• PROBLEM TO WORK ON: From the entries below, reproduce exactly the line containing "Тамара Сантылова", the line containing "désormais ...", and every line in between, with nothing added.

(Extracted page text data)
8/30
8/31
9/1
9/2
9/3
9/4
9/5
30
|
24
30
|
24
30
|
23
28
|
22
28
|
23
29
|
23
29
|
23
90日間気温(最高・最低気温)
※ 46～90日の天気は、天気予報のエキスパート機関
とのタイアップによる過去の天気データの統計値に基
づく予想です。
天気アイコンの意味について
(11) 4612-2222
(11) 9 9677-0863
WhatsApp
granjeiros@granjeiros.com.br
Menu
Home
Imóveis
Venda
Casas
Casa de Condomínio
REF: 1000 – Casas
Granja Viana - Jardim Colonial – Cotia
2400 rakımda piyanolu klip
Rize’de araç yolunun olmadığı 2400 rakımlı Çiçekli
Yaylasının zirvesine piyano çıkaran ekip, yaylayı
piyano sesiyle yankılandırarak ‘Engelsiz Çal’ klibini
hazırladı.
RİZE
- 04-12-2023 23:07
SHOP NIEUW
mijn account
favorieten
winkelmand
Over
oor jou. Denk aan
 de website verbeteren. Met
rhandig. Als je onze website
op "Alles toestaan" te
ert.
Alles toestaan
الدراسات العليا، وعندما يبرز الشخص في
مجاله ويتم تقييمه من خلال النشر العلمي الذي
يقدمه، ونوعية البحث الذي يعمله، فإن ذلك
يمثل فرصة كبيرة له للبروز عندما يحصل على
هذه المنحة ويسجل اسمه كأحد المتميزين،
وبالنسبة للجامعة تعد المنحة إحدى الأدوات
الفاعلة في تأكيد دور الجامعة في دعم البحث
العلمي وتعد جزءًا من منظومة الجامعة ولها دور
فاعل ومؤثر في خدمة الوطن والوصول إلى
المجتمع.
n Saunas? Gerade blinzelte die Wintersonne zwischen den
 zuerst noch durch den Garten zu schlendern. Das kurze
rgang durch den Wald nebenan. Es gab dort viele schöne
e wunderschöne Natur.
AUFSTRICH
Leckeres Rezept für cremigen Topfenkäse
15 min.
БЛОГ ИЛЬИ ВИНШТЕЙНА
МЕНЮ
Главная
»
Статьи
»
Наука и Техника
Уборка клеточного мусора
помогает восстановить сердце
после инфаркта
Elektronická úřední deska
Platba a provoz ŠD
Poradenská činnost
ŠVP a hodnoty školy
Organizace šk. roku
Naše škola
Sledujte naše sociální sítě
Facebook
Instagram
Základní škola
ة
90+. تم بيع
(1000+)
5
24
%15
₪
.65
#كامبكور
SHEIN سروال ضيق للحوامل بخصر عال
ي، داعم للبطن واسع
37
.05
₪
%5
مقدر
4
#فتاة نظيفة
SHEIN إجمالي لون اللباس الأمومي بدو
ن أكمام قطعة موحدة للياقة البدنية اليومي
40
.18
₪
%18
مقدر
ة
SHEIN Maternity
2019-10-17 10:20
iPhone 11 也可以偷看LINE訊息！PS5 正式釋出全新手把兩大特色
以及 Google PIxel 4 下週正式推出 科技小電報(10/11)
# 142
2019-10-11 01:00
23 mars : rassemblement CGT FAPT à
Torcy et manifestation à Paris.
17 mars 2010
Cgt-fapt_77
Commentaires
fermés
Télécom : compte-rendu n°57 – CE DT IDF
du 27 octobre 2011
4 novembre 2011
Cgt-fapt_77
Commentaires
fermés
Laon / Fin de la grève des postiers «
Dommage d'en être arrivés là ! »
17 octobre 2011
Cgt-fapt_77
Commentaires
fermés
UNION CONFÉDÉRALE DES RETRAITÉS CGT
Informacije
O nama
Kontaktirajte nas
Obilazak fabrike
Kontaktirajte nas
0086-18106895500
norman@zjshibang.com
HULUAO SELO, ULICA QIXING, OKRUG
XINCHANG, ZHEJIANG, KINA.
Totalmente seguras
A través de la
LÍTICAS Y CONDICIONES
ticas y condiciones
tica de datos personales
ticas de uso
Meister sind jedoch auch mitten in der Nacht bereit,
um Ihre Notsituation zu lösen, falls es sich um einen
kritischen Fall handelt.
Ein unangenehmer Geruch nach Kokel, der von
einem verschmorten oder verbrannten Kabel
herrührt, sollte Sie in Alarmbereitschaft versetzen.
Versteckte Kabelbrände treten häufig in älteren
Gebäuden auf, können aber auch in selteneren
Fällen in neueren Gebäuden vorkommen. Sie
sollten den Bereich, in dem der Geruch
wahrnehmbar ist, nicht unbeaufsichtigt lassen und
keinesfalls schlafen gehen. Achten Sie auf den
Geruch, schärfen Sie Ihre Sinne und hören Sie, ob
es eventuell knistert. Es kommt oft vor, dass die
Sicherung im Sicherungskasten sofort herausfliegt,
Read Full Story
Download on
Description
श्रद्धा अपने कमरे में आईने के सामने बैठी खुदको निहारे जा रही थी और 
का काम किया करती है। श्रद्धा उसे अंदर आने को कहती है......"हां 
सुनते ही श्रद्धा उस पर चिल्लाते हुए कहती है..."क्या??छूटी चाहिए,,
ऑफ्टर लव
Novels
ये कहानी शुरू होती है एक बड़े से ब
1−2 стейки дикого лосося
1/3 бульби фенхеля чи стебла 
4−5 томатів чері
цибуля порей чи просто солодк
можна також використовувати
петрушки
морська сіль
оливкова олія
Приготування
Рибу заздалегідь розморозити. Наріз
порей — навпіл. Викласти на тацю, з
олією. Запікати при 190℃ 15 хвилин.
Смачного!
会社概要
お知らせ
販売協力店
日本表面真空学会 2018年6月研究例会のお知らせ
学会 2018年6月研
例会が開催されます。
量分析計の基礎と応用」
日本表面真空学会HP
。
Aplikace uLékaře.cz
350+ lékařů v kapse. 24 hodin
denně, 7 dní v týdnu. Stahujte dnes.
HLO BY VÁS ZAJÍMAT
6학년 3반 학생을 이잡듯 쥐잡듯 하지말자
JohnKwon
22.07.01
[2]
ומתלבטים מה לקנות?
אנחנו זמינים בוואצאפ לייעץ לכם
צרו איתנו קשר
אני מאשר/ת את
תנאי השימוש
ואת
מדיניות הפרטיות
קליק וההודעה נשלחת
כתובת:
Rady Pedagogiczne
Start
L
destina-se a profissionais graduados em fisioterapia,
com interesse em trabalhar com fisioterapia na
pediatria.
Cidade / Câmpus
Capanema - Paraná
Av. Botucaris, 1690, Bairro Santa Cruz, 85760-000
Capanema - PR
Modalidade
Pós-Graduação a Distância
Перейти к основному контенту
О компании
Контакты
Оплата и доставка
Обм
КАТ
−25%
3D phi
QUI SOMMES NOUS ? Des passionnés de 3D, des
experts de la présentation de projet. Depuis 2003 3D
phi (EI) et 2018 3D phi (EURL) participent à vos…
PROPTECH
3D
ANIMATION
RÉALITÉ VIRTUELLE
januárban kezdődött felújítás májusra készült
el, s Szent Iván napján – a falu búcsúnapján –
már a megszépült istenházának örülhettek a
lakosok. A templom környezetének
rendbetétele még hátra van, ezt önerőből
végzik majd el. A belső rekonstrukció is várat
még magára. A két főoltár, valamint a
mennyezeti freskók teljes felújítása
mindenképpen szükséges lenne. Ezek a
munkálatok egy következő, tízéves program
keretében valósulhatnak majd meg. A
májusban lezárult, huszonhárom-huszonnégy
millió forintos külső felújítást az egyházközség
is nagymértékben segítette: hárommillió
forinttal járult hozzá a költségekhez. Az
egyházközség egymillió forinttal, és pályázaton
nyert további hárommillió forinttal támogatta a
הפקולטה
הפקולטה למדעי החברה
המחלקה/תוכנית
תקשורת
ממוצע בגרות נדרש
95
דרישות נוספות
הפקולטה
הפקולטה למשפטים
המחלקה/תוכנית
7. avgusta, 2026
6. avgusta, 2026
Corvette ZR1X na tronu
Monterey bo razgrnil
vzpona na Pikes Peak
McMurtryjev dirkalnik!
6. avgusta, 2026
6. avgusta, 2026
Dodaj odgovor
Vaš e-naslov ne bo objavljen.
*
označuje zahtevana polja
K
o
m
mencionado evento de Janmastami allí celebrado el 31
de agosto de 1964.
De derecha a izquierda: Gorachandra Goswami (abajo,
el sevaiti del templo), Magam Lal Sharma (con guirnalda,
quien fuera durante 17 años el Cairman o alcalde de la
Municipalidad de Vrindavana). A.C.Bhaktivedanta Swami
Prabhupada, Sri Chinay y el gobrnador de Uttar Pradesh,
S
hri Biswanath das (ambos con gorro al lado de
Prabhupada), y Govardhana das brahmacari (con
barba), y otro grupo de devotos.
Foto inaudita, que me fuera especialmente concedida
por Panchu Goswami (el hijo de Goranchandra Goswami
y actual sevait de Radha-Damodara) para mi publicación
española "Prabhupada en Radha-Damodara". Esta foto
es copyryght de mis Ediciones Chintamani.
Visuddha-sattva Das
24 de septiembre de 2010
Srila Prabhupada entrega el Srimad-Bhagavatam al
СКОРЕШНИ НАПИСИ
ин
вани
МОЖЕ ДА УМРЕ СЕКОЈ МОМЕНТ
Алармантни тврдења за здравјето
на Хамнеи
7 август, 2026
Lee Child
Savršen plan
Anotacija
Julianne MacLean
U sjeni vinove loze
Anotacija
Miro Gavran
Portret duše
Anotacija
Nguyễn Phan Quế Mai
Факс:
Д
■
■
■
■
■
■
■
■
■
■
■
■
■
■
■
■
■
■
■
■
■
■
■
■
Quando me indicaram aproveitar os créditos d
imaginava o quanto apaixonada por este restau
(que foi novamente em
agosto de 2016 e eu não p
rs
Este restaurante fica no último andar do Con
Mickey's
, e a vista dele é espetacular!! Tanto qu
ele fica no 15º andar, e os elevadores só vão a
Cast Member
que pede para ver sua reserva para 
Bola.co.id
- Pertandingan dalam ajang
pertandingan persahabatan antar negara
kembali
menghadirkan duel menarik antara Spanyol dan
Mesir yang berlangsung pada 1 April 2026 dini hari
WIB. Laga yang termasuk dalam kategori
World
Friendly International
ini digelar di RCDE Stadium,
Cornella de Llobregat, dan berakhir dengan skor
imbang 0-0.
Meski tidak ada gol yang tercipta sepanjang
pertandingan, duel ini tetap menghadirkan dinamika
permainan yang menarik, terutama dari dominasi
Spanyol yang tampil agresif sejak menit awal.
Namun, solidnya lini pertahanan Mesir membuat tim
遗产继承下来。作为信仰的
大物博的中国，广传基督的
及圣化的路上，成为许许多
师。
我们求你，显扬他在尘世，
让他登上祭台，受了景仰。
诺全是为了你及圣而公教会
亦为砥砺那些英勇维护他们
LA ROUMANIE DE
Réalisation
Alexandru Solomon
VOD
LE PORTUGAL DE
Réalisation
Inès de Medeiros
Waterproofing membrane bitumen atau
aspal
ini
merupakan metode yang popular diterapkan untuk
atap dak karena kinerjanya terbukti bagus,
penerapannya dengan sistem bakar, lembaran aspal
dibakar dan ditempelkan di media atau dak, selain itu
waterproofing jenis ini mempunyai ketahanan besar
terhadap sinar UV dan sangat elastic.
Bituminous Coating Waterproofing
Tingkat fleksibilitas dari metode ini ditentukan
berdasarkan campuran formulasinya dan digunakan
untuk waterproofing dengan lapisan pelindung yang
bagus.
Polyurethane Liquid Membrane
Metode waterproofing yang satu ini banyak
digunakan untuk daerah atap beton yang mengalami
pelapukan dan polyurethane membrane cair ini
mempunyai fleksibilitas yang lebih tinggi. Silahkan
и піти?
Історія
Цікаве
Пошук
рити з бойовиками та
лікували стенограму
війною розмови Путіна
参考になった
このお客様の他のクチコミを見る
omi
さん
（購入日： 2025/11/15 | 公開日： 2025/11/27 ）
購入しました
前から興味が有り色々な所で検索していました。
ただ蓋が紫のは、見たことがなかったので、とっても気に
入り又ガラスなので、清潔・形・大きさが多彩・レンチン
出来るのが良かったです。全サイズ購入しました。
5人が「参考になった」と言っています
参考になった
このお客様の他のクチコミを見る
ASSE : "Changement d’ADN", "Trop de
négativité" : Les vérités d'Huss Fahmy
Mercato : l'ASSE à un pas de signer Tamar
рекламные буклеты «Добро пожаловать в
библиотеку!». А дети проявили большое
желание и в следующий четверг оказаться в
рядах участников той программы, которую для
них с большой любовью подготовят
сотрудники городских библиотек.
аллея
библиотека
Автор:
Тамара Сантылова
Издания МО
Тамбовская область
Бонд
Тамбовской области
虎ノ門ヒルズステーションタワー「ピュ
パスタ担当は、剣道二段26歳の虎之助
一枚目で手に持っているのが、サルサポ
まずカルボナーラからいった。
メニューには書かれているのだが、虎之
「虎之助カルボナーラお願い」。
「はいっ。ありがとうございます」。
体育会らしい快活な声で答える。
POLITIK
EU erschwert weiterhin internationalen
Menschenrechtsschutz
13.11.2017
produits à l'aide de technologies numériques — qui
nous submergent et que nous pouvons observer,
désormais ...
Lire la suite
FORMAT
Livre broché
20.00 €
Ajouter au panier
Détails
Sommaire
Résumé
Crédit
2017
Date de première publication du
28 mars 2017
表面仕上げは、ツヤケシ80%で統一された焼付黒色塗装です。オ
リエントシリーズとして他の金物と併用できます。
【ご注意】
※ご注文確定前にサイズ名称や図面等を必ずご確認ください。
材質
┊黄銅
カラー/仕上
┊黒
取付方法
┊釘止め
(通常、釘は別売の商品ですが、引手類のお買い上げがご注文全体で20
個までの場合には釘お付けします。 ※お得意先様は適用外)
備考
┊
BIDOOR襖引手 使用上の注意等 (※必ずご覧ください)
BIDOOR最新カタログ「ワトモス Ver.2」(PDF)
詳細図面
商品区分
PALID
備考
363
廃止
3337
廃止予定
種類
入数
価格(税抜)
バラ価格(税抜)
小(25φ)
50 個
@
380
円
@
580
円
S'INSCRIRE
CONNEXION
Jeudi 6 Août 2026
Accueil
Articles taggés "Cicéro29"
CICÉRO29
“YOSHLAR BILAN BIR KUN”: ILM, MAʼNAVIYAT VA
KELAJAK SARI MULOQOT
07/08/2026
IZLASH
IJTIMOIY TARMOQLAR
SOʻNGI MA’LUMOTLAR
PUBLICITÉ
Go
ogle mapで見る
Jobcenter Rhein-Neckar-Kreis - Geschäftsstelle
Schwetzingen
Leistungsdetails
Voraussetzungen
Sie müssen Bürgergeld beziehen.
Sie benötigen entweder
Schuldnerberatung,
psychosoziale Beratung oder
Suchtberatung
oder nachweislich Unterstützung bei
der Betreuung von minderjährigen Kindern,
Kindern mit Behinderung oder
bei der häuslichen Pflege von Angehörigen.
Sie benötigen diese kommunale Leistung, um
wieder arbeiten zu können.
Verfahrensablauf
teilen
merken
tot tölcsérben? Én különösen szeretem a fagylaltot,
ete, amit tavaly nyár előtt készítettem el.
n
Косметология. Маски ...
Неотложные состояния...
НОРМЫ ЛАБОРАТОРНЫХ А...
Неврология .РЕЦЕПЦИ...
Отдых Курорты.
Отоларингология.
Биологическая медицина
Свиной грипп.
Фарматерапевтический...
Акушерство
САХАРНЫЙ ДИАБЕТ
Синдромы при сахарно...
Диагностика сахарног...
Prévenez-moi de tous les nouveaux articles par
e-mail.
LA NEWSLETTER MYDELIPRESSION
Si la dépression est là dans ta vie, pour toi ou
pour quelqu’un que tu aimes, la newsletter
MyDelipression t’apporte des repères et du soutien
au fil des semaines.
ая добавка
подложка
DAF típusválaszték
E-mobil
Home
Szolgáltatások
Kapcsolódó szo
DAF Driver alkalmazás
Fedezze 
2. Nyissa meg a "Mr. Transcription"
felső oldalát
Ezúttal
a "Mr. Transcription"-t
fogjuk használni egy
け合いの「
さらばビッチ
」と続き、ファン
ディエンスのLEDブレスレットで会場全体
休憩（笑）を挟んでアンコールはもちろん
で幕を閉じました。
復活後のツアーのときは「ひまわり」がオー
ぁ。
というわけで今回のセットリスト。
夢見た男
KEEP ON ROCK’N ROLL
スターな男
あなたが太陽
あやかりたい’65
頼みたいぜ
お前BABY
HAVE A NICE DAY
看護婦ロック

• SOLVED EXERCISE:
Тамара Сантылова
Издания МО
Тамбовская область
Бонд
Тамбовской области
虎ノ門ヒルズステーションタワー「ピュ
パスタ担当は、剣道二段26歳の虎之助
一枚目で手に持っているのが、サルサポ
まずカルボナーラからいった。
メニューには書かれているのだが、虎之
「虎之助カルボナーラお願い」。
「はいっ。ありがとうございます」。
体育会らしい快活な声で答える。
POLITIK
EU erschwert weiterhin internationalen
Menschenrechtsschutz
13.11.2017
produits à l'aide de technologies numériques — qui
nous submergent et que nous pouvons observer,
désormais ...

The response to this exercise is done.